Activists in Wisconsin have commenced staging dramatic protests against newly elected governor, Scott Walker’s plans for harsh cuts in public spending. We’re going to watch to see if such protests spread across the American states the way revolutionary movements have spread across the Middle East. If state governments explicitly adopt policies that target state workers, their salaries and benefits, and services like public education, it’s a pretty smart bet to expect protests to spread beyond the snowy hills of Madison.
Lowering taxes sounds great, as does spending on useful programs.
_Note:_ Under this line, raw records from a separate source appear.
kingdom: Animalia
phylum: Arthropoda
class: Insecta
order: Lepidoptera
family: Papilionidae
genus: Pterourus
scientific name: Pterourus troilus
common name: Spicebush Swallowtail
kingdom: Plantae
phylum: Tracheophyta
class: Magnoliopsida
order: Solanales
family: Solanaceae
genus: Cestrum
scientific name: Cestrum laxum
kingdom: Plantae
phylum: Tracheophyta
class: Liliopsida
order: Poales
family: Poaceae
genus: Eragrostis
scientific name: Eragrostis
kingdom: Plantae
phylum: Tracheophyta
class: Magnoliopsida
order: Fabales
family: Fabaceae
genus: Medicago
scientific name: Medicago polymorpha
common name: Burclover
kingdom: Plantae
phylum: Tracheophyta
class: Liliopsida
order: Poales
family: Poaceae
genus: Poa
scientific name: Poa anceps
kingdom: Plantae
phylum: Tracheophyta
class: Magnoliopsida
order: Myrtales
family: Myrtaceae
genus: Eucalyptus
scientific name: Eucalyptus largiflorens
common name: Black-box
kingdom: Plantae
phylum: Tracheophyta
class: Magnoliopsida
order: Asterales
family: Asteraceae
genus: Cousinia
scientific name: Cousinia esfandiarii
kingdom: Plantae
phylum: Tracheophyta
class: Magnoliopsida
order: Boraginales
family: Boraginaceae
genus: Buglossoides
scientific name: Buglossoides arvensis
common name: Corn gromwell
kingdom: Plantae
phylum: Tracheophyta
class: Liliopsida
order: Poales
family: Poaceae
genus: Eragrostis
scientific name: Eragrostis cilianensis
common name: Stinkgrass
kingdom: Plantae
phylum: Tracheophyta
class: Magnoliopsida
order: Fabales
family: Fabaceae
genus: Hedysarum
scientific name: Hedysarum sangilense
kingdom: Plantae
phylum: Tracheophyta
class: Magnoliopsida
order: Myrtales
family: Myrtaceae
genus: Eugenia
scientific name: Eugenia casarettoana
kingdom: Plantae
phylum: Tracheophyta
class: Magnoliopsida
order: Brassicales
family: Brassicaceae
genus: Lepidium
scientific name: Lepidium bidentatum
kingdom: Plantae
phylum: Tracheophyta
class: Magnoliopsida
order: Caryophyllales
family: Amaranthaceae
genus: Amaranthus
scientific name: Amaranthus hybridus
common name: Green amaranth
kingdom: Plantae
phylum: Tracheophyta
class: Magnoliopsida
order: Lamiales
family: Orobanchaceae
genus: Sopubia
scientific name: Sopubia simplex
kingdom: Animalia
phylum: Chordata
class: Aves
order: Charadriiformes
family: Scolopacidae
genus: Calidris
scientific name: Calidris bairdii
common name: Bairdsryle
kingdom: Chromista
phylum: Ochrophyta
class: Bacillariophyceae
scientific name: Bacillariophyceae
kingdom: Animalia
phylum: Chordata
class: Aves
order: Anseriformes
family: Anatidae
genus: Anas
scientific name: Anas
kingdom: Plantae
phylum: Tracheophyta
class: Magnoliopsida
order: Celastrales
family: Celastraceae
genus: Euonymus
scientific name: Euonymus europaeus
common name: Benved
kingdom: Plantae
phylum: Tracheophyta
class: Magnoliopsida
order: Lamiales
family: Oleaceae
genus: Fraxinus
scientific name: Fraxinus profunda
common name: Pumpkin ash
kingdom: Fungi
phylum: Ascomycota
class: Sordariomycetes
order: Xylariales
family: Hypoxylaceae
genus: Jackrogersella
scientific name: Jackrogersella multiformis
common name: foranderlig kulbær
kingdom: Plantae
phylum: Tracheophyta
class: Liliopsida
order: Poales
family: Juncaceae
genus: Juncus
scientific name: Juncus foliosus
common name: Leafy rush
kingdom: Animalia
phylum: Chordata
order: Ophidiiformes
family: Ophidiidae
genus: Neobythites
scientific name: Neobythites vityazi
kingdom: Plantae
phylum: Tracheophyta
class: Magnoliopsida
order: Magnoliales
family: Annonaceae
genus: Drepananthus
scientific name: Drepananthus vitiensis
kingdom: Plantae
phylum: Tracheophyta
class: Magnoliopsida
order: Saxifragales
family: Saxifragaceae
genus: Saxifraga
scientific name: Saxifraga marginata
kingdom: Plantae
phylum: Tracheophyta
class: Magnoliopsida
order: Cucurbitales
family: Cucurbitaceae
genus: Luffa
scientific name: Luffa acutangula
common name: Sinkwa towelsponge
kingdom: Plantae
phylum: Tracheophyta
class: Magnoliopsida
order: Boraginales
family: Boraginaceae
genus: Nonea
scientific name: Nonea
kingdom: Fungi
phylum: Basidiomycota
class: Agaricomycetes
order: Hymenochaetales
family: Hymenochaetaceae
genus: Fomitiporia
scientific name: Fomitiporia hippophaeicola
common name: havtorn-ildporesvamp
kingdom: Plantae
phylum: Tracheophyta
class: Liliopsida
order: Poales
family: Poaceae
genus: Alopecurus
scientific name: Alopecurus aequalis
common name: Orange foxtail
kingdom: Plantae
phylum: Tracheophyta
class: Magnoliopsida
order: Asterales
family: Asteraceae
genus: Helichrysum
The Federal government has been able to do both of these things by running large annual deficits. States don’t enjoy the same latitude and have to work hard and creatively to find ways to avoid tough choices.
With even a modest bailout from the federal government unlikely, forty-five states face large budget deficits (out of a total of 50 states!). It probably seems worst in your own state, but it’s terrible everywhere.
Republican Scott Walker campaigned on a promise to cut that deficit, and won election rather handily last November. He’s sought to deliver on his campaign promises by raising fees (like college tuition) and cutting spending. He’s directly targeted organized labor, promoting cuts in pensions and benefits, as well as salaries. He’s also working to limit collective bargaining rights.
It’s not surprising that organized labor is fighting back. The AFL-CIO joined other organizations in staging a demonstration at the State Capitol, which drew an estimated 30,000 people, including all sorts of public workers: teachers, firefighters, and police officers. Students protesting tuition hikes have also joined in–and staged their own protests as well. It’s not so surprising that people who are threatened react by protesting, nor is it surprising that their organizations are investing in their activism. Forty-six percent of the voters don’t win elections, but they can do much much more in other ways.
What will be more significant–if/when it happens–is when the citizens who benefit from services–join in the effort. Thus far, Governor Walker has been steadfast in his campaign to reduce the state–and particularly, to reduce the power of organized labor. This isn’t so different from what he promised as a candidate, but it’s surely different from what some of his voters expected. In Wisconsin, this is an early round of what will certainly be a battle that will occupy most of the next year.
And it’s not just Wisconsin. In New Jersey, Republican Governor Chris Christie has embarked on a similar program, with a particular focus on public education, proposing the elimination of teacher tenure. Of course, organized teachers are trying to promote a broad campaign against his budget plans in general–and protect tenure in particular. (Here’s a facebook page.) When virtually everyone suggests that the prime answer to America’s educational deficit is improving teacher quality, cutting pensions and protections isn’t the obvious way to achieve this goal.
There are other approaches. The new governor in Illinois, Pat Quinn, a Democrat, signed a large tax hike, and promises budget cuts at the same time. This is likely to provoke everyone. Connecticut Governor, Dannel Malloy, has promised to protect pensions and collective bargaining, finding alternatives to cut spending (criminal justice reform), and finding alternative revenues. The New York Times quotes Malloy:
Connecticut would not be Connecticut if we cut $3.5 billion out of the budget. We are a strong, generous, hopeful people. We’d be taking $800 million out of education. You can’t do that in this state. You’d have to gouge the Medicaid system. You’d have to close 25 percent of the nursing homes. What do you do with people?
In facing budget problems, states can target weak constituencies a) (e.g., Medicaid recipients), b) everyone (taxes), and/or c) strong constituencies (organized labor). Historically, a governor could make a or b work. Right now, however, it looks like most states will be going after all of them–and then responding to the protests they provoke. What seemed politically viable in campaign rhetoric may not turn out to work in real life. And we need to remember that elections punctuate political battles, they don’t generally end them.